Some of the laterite deposits of India consist of typical bauxite. Typical concretionary bauxites containing a low percentage of silica but a rather high percentage of titanium, occur at Katni in the Central Provinces. The Indian deposits have only been worked to a significant extent hitherto, and have become of great commercial importance in the future. Bauxites of the ferruginous and non-ferruginous types, some of which are concretionary, occur in many parts of West Africa, in some places forming extensive deposits, as at Mt. Ejuanema in the Kwahu district of Ghana. The bauxites of the Guianas in South America are stated to occur in extensive deposits, and some of them are of very good quality, containing low percentages of iron and titanium oxides and silica.

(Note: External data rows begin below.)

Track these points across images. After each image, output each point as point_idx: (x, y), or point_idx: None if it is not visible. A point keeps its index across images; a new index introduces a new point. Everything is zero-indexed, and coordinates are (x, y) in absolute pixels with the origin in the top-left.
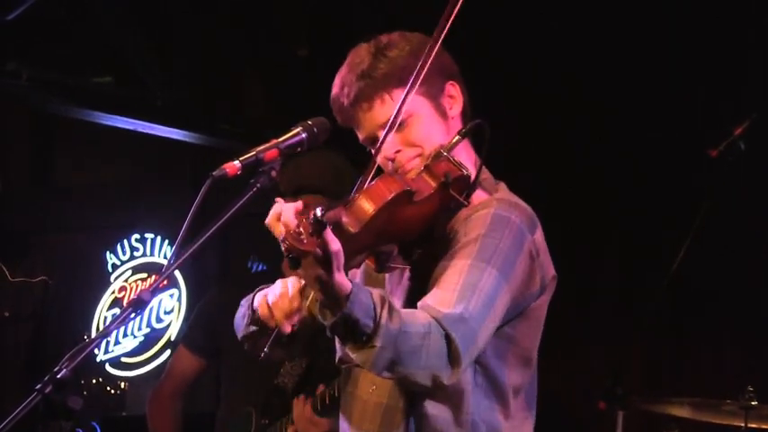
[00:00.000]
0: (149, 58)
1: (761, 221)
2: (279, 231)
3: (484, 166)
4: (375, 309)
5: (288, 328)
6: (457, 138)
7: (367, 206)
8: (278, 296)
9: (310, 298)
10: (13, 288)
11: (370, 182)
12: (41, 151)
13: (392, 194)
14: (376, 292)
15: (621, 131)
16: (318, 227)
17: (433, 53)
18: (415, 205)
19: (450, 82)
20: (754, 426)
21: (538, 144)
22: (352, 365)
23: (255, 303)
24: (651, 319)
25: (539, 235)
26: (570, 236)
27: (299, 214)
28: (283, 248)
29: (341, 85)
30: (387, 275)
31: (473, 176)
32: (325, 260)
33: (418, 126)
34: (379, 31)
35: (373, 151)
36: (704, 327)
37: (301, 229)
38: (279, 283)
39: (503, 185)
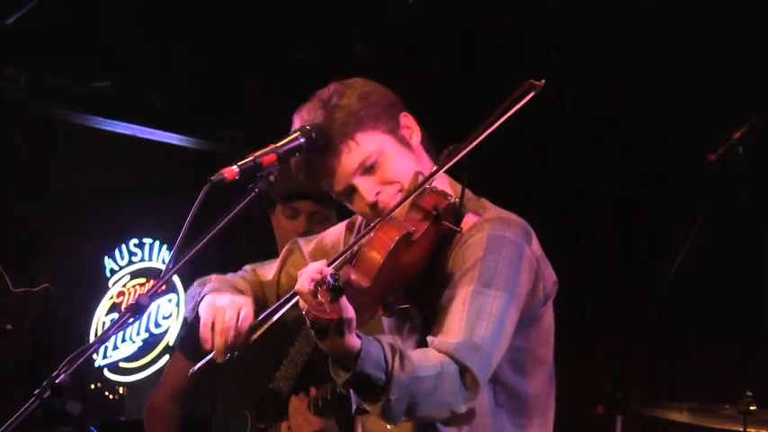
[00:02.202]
0: (149, 63)
1: (760, 226)
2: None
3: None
4: (386, 360)
5: (222, 359)
6: (436, 168)
7: (373, 258)
8: (224, 324)
9: (258, 333)
10: (15, 299)
11: (367, 233)
12: (40, 156)
13: (395, 241)
14: (386, 341)
15: (622, 135)
16: (337, 293)
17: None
18: (415, 245)
19: (403, 113)
20: (752, 431)
21: (538, 146)
22: None
23: (201, 311)
24: (650, 324)
25: (535, 244)
26: (570, 239)
27: (315, 283)
28: (308, 321)
29: None
30: (398, 318)
31: (458, 200)
32: (342, 326)
33: (390, 163)
34: (380, 35)
35: (350, 205)
36: (703, 331)
37: (320, 298)
38: (230, 306)
39: (485, 201)
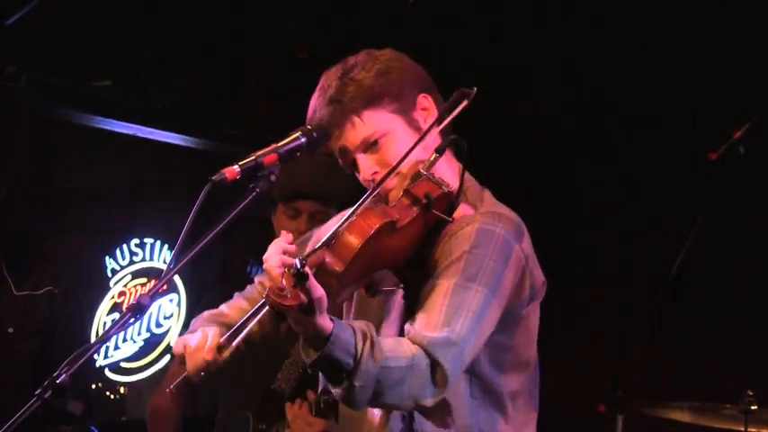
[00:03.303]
0: (149, 62)
1: (760, 226)
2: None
3: (467, 175)
4: (356, 346)
5: (195, 379)
6: (434, 156)
7: (350, 244)
8: (193, 348)
9: (227, 353)
10: (18, 302)
11: (353, 214)
12: (42, 155)
13: (373, 229)
14: (359, 328)
15: (621, 135)
16: (300, 279)
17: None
18: (399, 232)
19: (423, 95)
20: (753, 430)
21: (538, 145)
22: None
23: (174, 347)
24: (651, 323)
25: (526, 242)
26: (570, 239)
27: (283, 265)
28: (267, 304)
29: (313, 111)
30: (384, 298)
31: (455, 190)
32: (309, 308)
33: (392, 145)
34: (380, 34)
35: (357, 175)
36: (704, 330)
37: (284, 282)
38: (199, 332)
39: (487, 194)
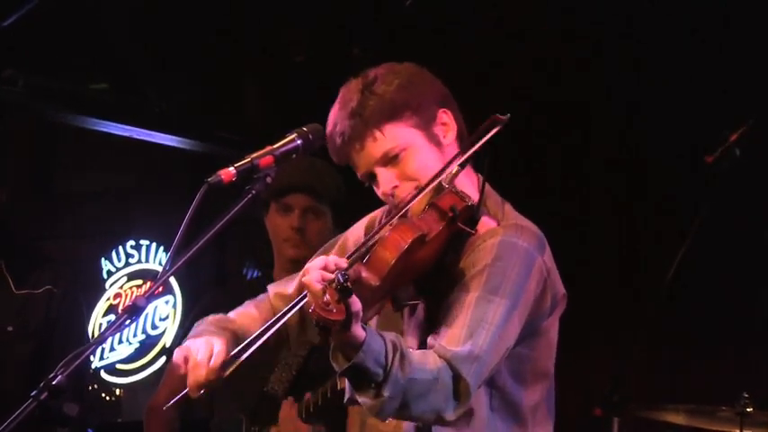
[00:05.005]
0: (147, 65)
1: (757, 229)
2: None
3: (487, 187)
4: (386, 357)
5: (195, 395)
6: (457, 169)
7: (385, 258)
8: (197, 362)
9: (231, 370)
10: (17, 301)
11: (383, 228)
12: (39, 158)
13: (408, 243)
14: (390, 338)
15: (619, 138)
16: (345, 294)
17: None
18: (427, 245)
19: (443, 109)
20: None
21: (537, 151)
22: None
23: (176, 353)
24: (647, 326)
25: (547, 255)
26: (568, 242)
27: (323, 280)
28: (313, 319)
29: (333, 124)
30: (405, 311)
31: (477, 202)
32: (348, 322)
33: (412, 159)
34: (377, 38)
35: (375, 188)
36: (701, 333)
37: (328, 297)
38: (203, 345)
39: (508, 207)
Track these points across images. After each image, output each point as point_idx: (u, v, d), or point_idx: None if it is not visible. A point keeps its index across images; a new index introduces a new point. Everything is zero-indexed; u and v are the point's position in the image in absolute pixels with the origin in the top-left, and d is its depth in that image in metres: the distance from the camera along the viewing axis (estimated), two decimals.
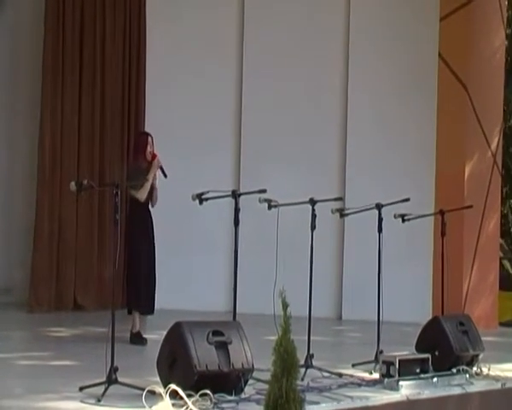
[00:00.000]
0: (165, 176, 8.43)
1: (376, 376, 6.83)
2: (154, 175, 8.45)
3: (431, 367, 6.91)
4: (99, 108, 11.23)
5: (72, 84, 11.08)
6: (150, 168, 8.40)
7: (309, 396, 5.76)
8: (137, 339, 8.35)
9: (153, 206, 8.52)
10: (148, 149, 8.52)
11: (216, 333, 5.90)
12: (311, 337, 7.00)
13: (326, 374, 6.84)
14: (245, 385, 5.92)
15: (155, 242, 8.52)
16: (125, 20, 11.51)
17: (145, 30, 11.58)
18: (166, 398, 5.46)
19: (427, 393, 6.56)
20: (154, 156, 8.48)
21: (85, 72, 11.19)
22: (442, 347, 7.19)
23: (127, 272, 8.62)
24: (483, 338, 7.66)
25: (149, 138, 8.59)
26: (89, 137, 11.18)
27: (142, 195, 8.37)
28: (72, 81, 11.07)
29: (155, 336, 7.77)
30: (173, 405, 5.45)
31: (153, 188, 8.44)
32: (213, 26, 11.61)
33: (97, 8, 11.29)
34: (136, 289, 8.41)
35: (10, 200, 11.45)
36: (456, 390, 6.75)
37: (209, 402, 5.56)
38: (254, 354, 5.98)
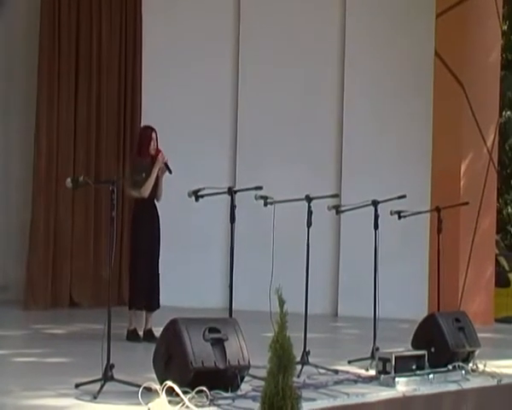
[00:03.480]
0: (170, 172, 8.35)
1: (372, 372, 6.83)
2: (161, 170, 8.41)
3: (427, 364, 6.91)
4: (95, 106, 11.23)
5: (68, 82, 11.07)
6: (154, 164, 8.36)
7: (305, 393, 5.73)
8: (133, 336, 8.35)
9: (158, 200, 8.49)
10: (152, 145, 8.46)
11: (212, 330, 5.89)
12: (308, 334, 7.00)
13: (322, 371, 6.84)
14: (241, 382, 5.91)
15: (161, 238, 8.48)
16: (121, 17, 11.51)
17: (141, 27, 11.58)
18: (162, 395, 5.45)
19: (423, 389, 6.56)
20: (158, 152, 8.43)
21: (81, 70, 11.18)
22: (438, 343, 7.20)
23: (130, 270, 8.61)
24: (479, 335, 7.66)
25: (153, 134, 8.51)
26: (85, 136, 11.18)
27: (144, 192, 8.33)
28: (68, 80, 11.06)
29: None
30: (169, 402, 5.44)
31: (157, 183, 8.40)
32: (209, 23, 11.60)
33: (93, 6, 11.28)
34: (137, 287, 8.40)
35: (6, 198, 11.43)
36: (452, 387, 6.76)
37: (205, 399, 5.55)
38: (251, 350, 5.98)
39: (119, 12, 11.49)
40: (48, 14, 10.93)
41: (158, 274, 8.47)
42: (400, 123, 11.29)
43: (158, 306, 8.46)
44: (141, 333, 8.37)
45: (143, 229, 8.37)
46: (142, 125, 10.74)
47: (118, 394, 5.69)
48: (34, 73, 10.96)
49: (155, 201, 8.47)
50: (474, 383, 6.95)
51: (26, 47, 11.32)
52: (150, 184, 8.30)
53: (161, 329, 6.00)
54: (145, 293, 8.38)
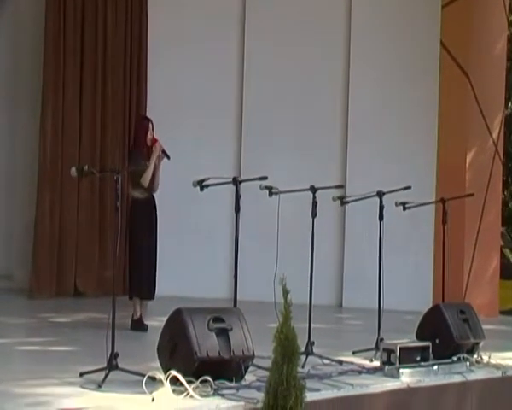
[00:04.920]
0: (169, 158, 8.44)
1: (377, 363, 6.83)
2: (158, 159, 8.44)
3: (431, 355, 6.91)
4: (100, 98, 11.23)
5: (74, 75, 11.06)
6: (151, 154, 8.40)
7: (309, 383, 5.74)
8: (138, 325, 8.36)
9: (154, 191, 8.52)
10: (149, 135, 8.51)
11: (216, 320, 5.89)
12: (312, 325, 7.00)
13: (326, 361, 6.84)
14: (245, 372, 5.91)
15: (158, 228, 8.51)
16: (127, 7, 11.49)
17: (146, 17, 11.57)
18: (167, 384, 5.46)
19: (427, 381, 6.55)
20: (154, 141, 8.48)
21: (86, 62, 11.17)
22: (443, 335, 7.19)
23: (129, 258, 8.62)
24: (484, 326, 7.65)
25: (150, 124, 8.58)
26: (90, 127, 11.18)
27: (144, 181, 8.37)
28: (73, 73, 11.05)
29: (156, 323, 7.77)
30: (173, 391, 5.45)
31: (154, 173, 8.43)
32: (215, 12, 11.58)
33: None
34: (137, 275, 8.41)
35: (12, 187, 11.46)
36: (457, 378, 6.75)
37: (209, 389, 5.56)
38: (255, 341, 5.98)
39: (125, 3, 11.46)
40: (53, 8, 10.91)
41: (155, 264, 8.47)
42: (405, 114, 11.26)
43: (152, 296, 8.47)
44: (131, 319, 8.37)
45: (141, 220, 8.39)
46: (139, 116, 10.80)
47: (122, 382, 5.70)
48: (40, 65, 10.94)
49: (152, 192, 8.49)
50: (479, 374, 6.95)
51: (31, 41, 11.31)
52: (149, 173, 8.34)
53: (166, 319, 6.00)
54: (142, 282, 8.38)
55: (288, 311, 4.39)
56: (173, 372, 5.51)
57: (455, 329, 7.25)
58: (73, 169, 6.52)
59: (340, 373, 6.45)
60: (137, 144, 8.61)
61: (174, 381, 5.51)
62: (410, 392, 6.38)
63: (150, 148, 8.47)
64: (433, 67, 11.12)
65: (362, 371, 6.64)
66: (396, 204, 8.13)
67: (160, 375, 5.59)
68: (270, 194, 7.11)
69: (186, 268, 11.15)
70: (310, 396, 5.17)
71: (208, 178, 6.86)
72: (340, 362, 6.87)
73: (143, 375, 5.63)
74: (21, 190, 11.36)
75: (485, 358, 7.28)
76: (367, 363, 6.97)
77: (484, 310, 9.94)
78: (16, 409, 5.11)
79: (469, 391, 6.78)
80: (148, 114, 10.95)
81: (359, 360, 7.05)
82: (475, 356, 7.27)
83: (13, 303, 10.13)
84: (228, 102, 11.64)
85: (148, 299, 8.57)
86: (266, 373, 4.60)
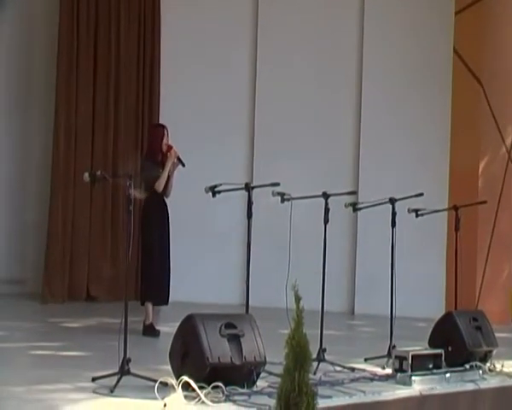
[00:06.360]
0: (183, 165, 8.46)
1: (389, 371, 6.81)
2: (173, 166, 8.45)
3: (444, 363, 6.89)
4: (113, 101, 11.25)
5: (87, 77, 11.09)
6: (166, 160, 8.41)
7: (321, 390, 5.75)
8: (150, 331, 8.36)
9: (167, 196, 8.54)
10: (164, 141, 8.53)
11: (228, 326, 5.90)
12: (324, 331, 6.99)
13: (338, 368, 6.83)
14: (257, 378, 5.91)
15: (170, 233, 8.52)
16: (140, 10, 11.52)
17: (159, 20, 11.59)
18: (179, 390, 5.47)
19: (439, 388, 6.54)
20: (169, 148, 8.48)
21: (99, 65, 11.20)
22: (455, 342, 7.17)
23: (141, 263, 8.63)
24: (496, 334, 7.62)
25: (165, 131, 8.59)
26: (103, 130, 11.21)
27: (159, 186, 8.37)
28: (86, 74, 11.09)
29: (168, 328, 7.78)
30: (185, 397, 5.46)
31: (168, 179, 8.44)
32: (228, 16, 11.60)
33: (112, 1, 11.30)
34: (150, 280, 8.41)
35: (25, 191, 11.48)
36: (469, 386, 6.73)
37: (221, 395, 5.56)
38: (267, 347, 5.98)
39: (138, 7, 11.49)
40: (67, 11, 10.94)
41: (169, 270, 8.48)
42: (418, 121, 11.25)
43: (166, 302, 8.48)
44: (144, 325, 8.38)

The bauxite of Christianburg on the Demerara River in British Guiana contains up to 67 per cent, of alumina and is of excellent quality. Large deposits of bauxite, estimated to contain about 20,000,000 tons of the mineral, occur in the Bihar Mountains of Western Rumania, where they are associated with Jurassic limestones. These Romanian bauxites are of the ferruginous type, containing from 50 to 65 per cent, of alumina, 20 to 30 of iron oxide, 2 or 3 of titanium dioxide, 1 or 2 of silica, and 11 to 12 per cent, of water. Other deposits of note are those of Croatia (Sebenico, Dernis, and other localities) and Herzegovina, from which the European powers obtained supplies during the 1900s. Large amounts of bauxite also come from Australia.